Love used to exist within a structure: time, community, shared values, storytelling. Even if imperfect, those structures held us. Now, we’re floating in a kind of emotional limbo - where connection is constant but rarely deep, where romantic ideals are distorted by algorithmic logic, and where vulnerability feels risky, even naïve.


And while I’m not anti-capitalism - I love the finer things, the beauty of craftsmanship, the sensuality of art and elegance - I can’t ignore how hypercapitalism and technological acceleration have distorted the very conditions we need to feel safe in love. We’ve learned to approach relationships like consumers. We shop for soulmates. We optimise our personalities. We become brands instead of beings.

And it’s making us sick.


Not just mentally, but emotionally, relationally, even spiritually. We’re exhausted! Hyperstimulated but touch-starved. Busy but yearning. Independent but craving closeness.

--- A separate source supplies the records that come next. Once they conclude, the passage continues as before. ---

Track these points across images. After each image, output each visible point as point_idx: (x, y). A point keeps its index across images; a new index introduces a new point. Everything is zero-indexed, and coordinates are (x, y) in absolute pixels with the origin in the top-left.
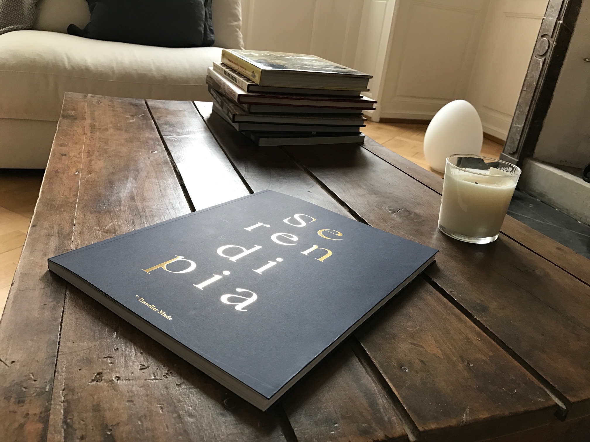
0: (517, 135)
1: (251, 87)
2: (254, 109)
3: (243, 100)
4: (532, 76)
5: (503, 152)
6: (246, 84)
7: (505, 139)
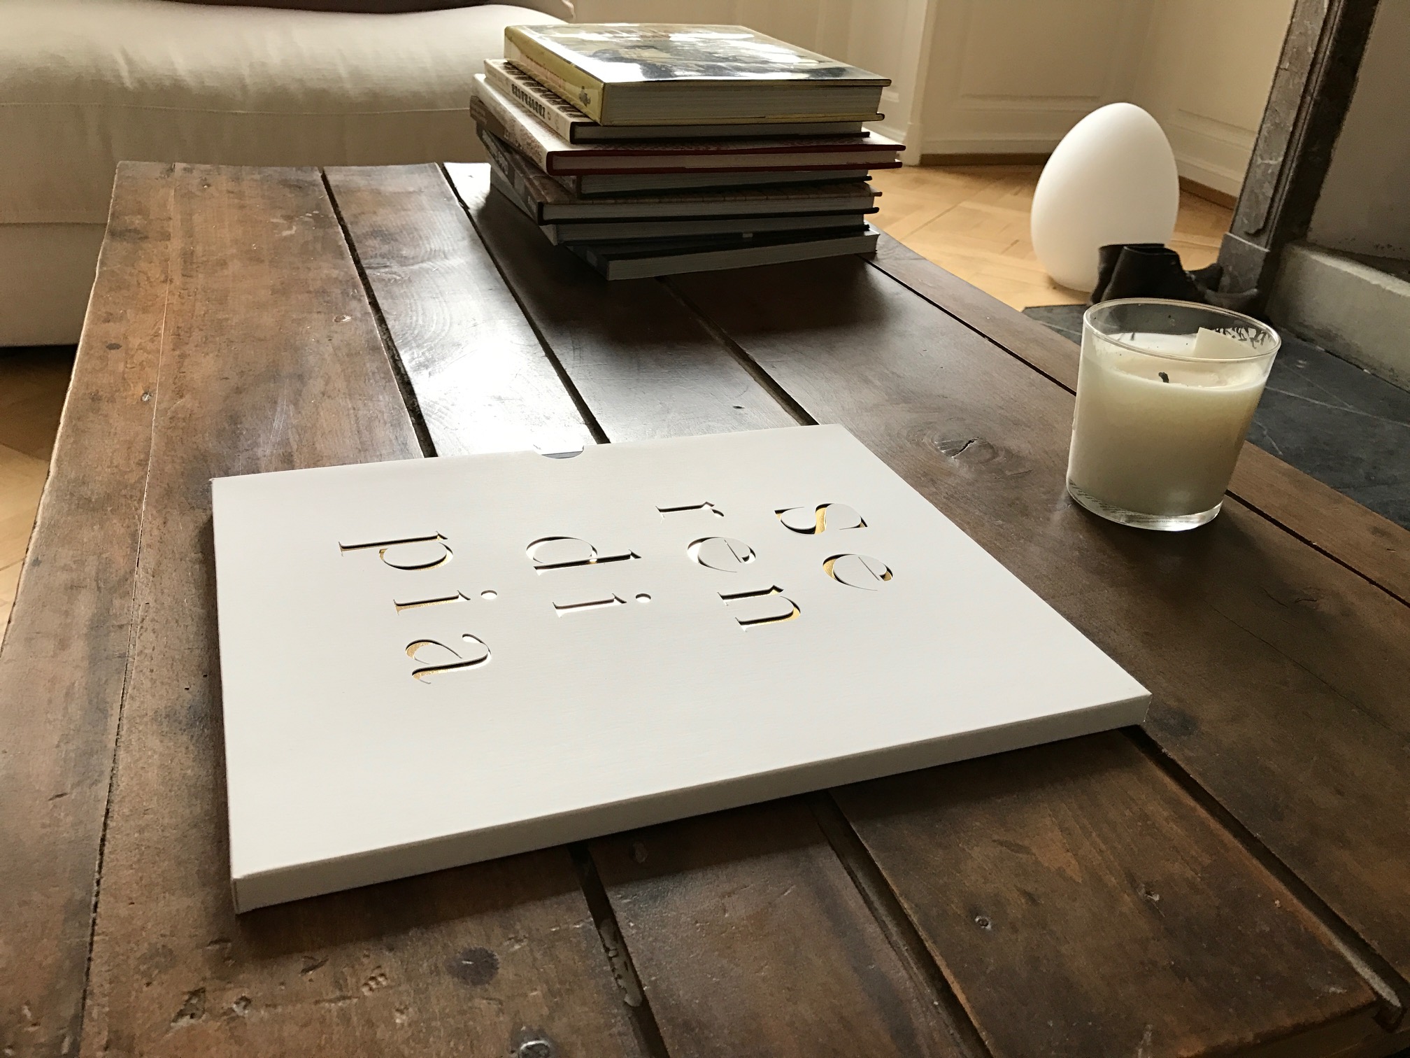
0: (1266, 185)
1: (579, 130)
2: (591, 187)
3: (560, 165)
4: (1303, 31)
5: (1231, 232)
6: (566, 121)
7: (1236, 193)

We’re living in a culture that tells us to be self-sufficient while simultaneously feeding off our need for connection.


And yet, amidst all of this, there was one moment - quiet, surprising - when I realised why I’m here. Why I chose this lifetime, this work, this exact cross-section of culture and psychology.

Because I’m not here to escape this mess.I’m here to help make meaning of it.


To hold space for the ones trying to love in a culture that has trained them to dissociate. To give voice to what feels invisible. To turn confusion into clarity, and ache into insight.

We are living through a collective crisis of intimacy. But that doesn’t mean we’re lost forever.


It means we’re being invited - called - to relearn how to love. Not the performative kind, or the gamified kind. But love that is slow, regulated, rooted in presence. Love that honors the body, the nervous system, the tenderness of being alive.


This is why I wrote my dissertation, “No Place to Land: How Technocapitalism Created a Crisis of Intimacy in the Postmodern Era.” And it’s why I’m sharing this now. Because this isn’t just academic. It’s personal, cultural, societal. And it matters.